Your goal
Only the stretch of the listing below that runs from the line with "15: (435, 205)" through the line with "30: (469, 251)" is to be printed, exactly and with both ends.

Given information

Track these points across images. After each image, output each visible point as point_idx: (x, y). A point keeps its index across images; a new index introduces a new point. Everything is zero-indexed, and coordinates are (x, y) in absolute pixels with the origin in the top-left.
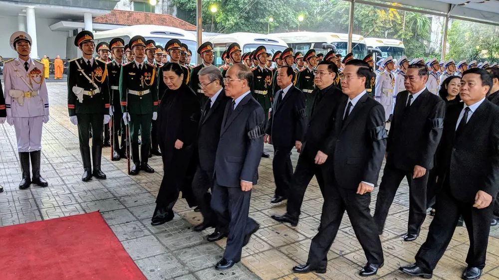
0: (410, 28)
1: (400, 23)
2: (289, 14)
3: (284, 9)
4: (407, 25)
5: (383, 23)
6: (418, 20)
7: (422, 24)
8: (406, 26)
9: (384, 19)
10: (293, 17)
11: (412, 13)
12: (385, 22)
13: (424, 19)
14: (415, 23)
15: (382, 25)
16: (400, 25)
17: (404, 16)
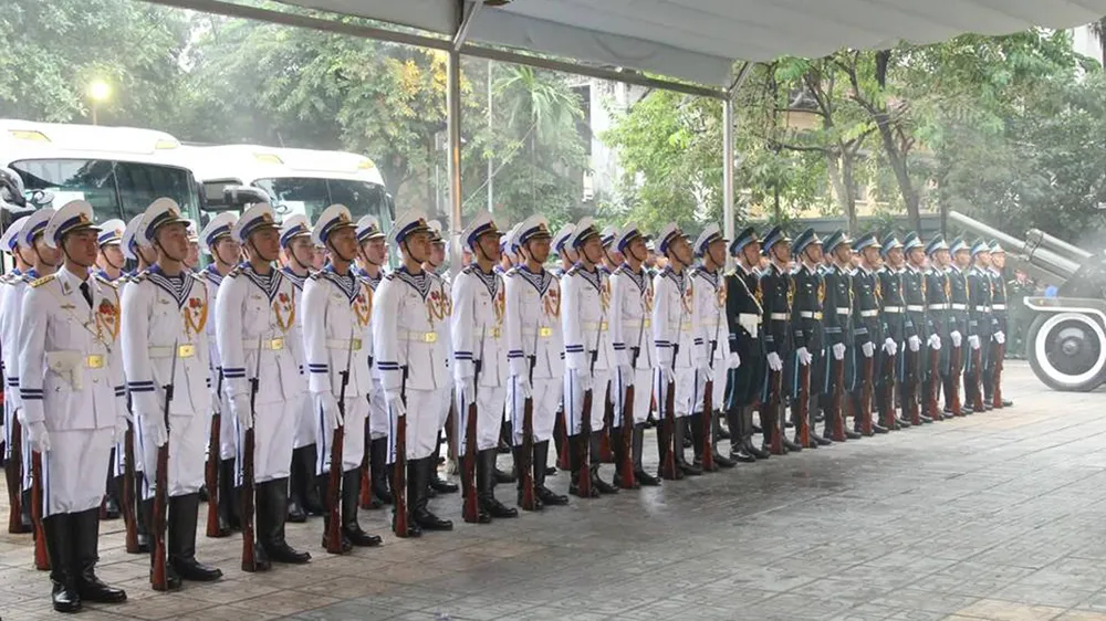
0: (511, 123)
1: (474, 105)
2: (41, 69)
3: (18, 53)
4: (500, 111)
5: (415, 105)
6: (535, 96)
7: (547, 107)
8: (498, 116)
9: (414, 91)
10: (55, 83)
11: (512, 69)
12: (418, 101)
13: (552, 92)
14: (527, 105)
15: (409, 113)
16: (477, 111)
17: (486, 81)
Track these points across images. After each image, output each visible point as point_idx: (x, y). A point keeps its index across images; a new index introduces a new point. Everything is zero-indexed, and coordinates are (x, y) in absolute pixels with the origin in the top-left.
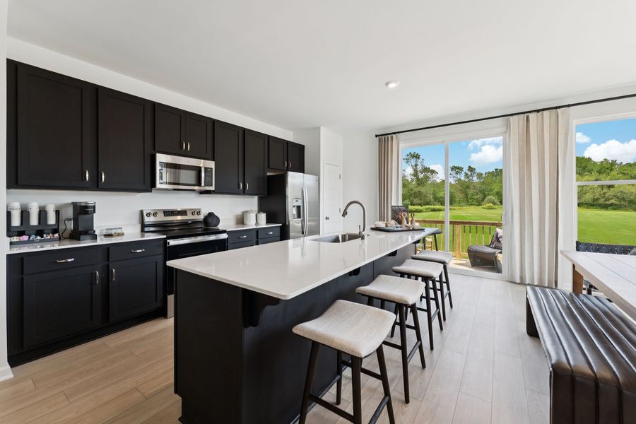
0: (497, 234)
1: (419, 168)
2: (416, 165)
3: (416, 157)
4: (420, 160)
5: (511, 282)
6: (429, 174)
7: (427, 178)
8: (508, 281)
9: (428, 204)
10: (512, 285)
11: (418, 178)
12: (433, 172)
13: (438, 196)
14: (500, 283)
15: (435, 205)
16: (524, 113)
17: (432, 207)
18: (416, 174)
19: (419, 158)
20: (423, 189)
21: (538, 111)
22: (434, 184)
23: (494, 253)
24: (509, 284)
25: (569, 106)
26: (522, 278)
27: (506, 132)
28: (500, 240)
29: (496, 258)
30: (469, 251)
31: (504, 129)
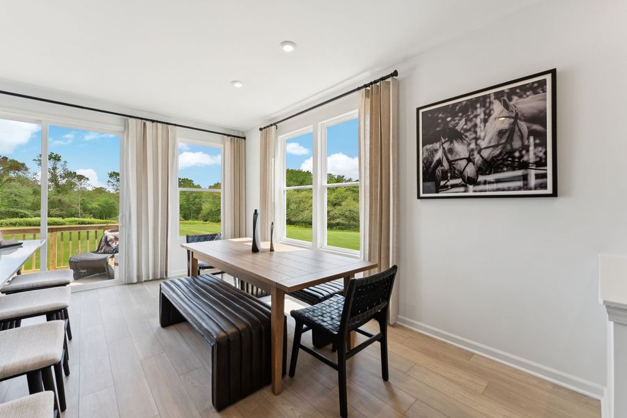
0: (106, 238)
1: (59, 171)
2: (54, 169)
3: (55, 159)
4: (62, 162)
5: (128, 284)
6: (75, 180)
7: (71, 185)
8: (125, 284)
9: (72, 216)
10: (130, 286)
11: (57, 185)
12: (81, 177)
13: (90, 206)
14: (118, 289)
15: (84, 217)
16: (142, 119)
17: (81, 219)
18: (54, 179)
19: (59, 160)
20: (65, 198)
21: (153, 121)
22: (83, 192)
23: (105, 259)
24: (126, 286)
25: (175, 125)
26: (138, 277)
27: (124, 132)
28: (110, 243)
29: (107, 263)
30: (71, 263)
31: (121, 128)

Task solution
15: (435, 205)
16: (524, 113)
17: (432, 207)
18: (416, 174)
19: (419, 158)
20: (423, 189)
21: (538, 111)
22: (434, 184)
23: (494, 253)
24: (509, 284)
25: (569, 106)
26: (522, 278)
27: (506, 132)
28: (500, 240)
29: (496, 258)
30: (469, 251)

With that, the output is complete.